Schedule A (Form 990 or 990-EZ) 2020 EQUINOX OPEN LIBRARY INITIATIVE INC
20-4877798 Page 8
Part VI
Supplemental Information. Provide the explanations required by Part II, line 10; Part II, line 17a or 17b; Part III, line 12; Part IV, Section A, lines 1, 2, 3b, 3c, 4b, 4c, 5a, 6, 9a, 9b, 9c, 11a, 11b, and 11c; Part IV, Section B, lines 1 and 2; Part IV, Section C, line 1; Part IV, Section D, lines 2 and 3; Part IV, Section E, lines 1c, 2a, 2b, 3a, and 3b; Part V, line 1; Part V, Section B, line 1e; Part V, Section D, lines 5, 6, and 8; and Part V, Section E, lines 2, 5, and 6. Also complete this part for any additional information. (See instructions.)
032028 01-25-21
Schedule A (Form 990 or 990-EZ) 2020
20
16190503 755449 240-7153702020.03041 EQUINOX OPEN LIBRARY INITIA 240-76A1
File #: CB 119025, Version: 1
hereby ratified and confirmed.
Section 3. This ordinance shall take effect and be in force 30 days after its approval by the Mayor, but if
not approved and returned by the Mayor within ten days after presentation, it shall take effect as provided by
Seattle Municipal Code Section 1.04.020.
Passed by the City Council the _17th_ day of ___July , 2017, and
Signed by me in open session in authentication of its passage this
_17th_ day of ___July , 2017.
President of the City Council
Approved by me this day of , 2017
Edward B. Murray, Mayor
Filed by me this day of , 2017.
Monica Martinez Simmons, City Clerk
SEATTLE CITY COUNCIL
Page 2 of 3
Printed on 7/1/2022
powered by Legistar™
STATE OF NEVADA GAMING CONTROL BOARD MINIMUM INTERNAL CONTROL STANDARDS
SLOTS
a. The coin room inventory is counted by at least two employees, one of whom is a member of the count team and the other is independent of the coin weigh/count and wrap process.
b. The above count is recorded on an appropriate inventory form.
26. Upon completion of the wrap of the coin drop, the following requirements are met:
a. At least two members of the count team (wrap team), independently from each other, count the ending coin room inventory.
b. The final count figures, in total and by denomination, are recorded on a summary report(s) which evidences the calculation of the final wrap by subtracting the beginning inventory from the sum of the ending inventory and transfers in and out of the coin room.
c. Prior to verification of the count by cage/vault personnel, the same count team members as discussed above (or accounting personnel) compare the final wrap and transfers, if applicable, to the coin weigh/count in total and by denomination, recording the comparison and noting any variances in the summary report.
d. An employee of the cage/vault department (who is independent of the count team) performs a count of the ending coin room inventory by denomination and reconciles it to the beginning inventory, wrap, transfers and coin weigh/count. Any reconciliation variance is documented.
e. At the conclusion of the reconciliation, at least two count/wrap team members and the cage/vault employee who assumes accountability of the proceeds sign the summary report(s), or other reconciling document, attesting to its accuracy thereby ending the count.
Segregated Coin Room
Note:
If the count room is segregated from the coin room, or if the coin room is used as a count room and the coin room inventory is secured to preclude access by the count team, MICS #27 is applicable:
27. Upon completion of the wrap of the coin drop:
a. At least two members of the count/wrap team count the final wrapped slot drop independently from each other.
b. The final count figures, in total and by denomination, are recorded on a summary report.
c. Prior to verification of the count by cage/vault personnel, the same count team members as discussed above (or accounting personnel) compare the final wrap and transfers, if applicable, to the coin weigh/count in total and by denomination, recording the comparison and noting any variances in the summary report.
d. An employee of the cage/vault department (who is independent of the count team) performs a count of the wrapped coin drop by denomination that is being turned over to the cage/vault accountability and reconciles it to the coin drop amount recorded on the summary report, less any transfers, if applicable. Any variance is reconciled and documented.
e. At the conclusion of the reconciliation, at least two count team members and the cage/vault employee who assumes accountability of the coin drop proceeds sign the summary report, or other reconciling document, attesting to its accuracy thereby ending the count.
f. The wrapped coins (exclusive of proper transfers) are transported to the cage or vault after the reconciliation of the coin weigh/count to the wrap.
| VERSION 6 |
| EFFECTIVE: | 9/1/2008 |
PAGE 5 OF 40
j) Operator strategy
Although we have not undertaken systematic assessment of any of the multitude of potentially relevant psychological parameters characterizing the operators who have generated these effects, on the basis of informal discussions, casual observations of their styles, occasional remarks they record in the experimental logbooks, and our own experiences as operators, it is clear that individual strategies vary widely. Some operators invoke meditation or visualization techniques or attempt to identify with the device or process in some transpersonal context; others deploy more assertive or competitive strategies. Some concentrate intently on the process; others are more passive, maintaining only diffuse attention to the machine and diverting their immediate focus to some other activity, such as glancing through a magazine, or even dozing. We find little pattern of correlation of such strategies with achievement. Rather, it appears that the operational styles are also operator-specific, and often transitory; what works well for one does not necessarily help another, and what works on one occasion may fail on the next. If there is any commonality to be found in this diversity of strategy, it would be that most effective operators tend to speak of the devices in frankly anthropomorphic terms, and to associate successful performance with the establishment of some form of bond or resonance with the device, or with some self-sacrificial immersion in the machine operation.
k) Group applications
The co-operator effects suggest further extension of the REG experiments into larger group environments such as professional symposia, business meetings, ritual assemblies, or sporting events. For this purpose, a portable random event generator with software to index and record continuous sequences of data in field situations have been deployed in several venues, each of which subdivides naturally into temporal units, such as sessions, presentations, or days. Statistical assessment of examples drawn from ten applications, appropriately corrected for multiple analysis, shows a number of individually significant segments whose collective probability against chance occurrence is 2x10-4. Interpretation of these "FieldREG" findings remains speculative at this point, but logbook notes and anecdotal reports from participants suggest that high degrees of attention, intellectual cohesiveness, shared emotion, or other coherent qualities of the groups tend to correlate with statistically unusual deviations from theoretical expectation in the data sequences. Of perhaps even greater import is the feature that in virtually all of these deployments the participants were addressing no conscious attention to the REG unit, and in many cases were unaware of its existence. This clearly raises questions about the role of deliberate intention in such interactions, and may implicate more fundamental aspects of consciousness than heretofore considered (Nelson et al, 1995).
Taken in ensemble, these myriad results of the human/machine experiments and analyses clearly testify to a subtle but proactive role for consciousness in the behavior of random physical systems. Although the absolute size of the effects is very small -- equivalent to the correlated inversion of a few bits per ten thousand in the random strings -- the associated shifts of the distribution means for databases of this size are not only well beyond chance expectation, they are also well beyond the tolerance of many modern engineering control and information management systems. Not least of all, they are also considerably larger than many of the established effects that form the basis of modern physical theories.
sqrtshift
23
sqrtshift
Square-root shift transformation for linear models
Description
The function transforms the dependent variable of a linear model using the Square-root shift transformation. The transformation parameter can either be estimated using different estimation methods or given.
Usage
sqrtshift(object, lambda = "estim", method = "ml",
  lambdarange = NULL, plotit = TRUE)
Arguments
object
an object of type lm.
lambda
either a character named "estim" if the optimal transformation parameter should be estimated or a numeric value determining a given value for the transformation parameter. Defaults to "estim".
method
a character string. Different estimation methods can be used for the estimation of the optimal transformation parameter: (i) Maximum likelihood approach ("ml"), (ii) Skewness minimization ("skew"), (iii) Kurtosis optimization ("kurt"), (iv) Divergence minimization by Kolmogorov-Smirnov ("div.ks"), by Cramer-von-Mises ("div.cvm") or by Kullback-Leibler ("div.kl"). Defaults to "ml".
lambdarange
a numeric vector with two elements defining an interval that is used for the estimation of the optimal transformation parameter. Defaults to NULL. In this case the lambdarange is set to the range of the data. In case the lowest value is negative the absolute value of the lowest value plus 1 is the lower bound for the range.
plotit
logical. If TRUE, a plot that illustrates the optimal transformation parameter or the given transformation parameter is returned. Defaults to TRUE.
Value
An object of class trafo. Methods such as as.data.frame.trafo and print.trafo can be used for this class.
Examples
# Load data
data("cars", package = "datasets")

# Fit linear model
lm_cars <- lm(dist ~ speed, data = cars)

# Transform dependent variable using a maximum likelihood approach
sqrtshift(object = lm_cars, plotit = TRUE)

------------

* [Task goal] In the material above, find every line with the word "documented" and show it.

* [Exercise output]
d. An employee of the cage/vault department (who is independent of the count team) performs a count of the ending coin room inventory by denomination and reconciles it to the beginning inventory, wrap, transfers and coin weigh/count. Any reconciliation variance is documented.
d. An employee of the cage/vault department (who is independent of the count team) performs a count of the wrapped coin drop by denomination that is being turned over to the cage/vault accountability and reconciles it to the coin drop amount recorded on the summary report, less any transfers, if applicable. Any variance is reconciled and documented.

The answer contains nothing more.